Tech Recruiter Posts Sexist Ad for Ruby Dev - ritchiea
https://medium.com/p/d829e4a08a93

======
ritchiea
Not only did this guy, who works out of NYC post a tasteless ad, he insulted
the ruby email list afterwards. And sent personal threats to myself and at
least one other dev.

And if that's not bad enough he had previously called another dev a "fag" in
an exchange about recruiting:

[http://seldo.tumblr.com/post/10140794798/tech-recruitment-
ho...](http://seldo.tumblr.com/post/10140794798/tech-recruitment-how-not-to-
do-it)

His name is Beau Gould, don't recruit through this guy.

------
davelnewton
He's still emailing me after claiming to have blocked me.

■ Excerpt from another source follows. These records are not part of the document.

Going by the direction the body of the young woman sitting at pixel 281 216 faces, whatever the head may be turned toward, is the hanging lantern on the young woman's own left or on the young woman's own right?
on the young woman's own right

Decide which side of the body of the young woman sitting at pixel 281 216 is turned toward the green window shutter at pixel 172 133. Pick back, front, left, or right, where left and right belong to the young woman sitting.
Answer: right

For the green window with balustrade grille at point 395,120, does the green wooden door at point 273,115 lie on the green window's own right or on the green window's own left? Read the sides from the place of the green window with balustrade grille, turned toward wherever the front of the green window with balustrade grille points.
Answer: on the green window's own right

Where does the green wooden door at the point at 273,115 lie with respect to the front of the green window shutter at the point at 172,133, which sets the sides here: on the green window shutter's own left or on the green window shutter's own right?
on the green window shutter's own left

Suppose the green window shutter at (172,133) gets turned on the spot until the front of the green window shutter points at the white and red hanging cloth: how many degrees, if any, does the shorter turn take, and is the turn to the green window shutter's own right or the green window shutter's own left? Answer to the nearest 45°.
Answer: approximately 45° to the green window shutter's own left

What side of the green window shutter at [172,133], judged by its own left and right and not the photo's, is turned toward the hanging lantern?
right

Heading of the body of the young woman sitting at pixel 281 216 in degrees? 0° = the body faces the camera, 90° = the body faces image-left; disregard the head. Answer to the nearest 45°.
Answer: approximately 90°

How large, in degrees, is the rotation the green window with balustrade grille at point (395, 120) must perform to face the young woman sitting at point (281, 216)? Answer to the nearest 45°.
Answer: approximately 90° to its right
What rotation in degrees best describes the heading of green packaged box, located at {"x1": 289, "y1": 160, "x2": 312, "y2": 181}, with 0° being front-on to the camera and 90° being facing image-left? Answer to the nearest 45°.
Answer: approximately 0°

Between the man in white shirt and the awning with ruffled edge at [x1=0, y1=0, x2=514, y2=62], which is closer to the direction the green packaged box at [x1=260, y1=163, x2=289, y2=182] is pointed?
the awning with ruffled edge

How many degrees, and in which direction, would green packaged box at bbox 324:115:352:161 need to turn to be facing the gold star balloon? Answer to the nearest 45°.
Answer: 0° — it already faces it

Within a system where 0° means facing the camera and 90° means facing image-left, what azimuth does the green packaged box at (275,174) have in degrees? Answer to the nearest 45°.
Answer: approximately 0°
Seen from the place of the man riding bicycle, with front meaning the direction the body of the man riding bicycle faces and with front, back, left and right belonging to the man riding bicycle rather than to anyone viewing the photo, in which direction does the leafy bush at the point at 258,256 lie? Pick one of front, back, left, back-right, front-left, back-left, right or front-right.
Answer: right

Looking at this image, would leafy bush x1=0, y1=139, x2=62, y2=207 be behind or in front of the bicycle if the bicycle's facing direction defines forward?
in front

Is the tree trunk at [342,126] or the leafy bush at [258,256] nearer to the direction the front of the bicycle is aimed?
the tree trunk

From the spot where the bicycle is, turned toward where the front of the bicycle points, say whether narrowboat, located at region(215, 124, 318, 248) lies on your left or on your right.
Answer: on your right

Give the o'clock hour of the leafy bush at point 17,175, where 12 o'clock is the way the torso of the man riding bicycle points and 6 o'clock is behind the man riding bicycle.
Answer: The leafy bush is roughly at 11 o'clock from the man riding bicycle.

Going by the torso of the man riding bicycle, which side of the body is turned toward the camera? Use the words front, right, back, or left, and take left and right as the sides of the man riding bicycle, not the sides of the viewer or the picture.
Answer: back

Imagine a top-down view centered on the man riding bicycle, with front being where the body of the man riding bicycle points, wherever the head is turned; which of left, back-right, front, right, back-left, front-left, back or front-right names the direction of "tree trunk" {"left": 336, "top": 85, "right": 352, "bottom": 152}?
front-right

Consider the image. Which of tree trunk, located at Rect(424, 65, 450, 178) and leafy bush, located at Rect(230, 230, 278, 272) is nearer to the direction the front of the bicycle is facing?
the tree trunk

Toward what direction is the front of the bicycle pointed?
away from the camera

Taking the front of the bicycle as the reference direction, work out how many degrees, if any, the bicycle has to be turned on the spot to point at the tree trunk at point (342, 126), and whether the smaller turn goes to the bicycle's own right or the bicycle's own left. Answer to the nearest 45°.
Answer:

I work a few blocks from his office, so I'll drop by.

------
piratebroadcast
Not only did he really fuck up and act like a douchebag, he then insults the
entire list and tells everyone "Don't tell me how to do my job." Seriously,
this guys career in recruiting is over. I wonder if he knows that yet.

------
informatimago
I see nothing wrong with this recruiter.

This is quite obviously exactly how ALL good programmers work:
[http://www.youtube.com/watch?v=zfy5dFhw3ik](http://www.youtube.com/watch?v=zfy5dFhw3ik)

I think he even had very good restrain, not mentionning the blowjob.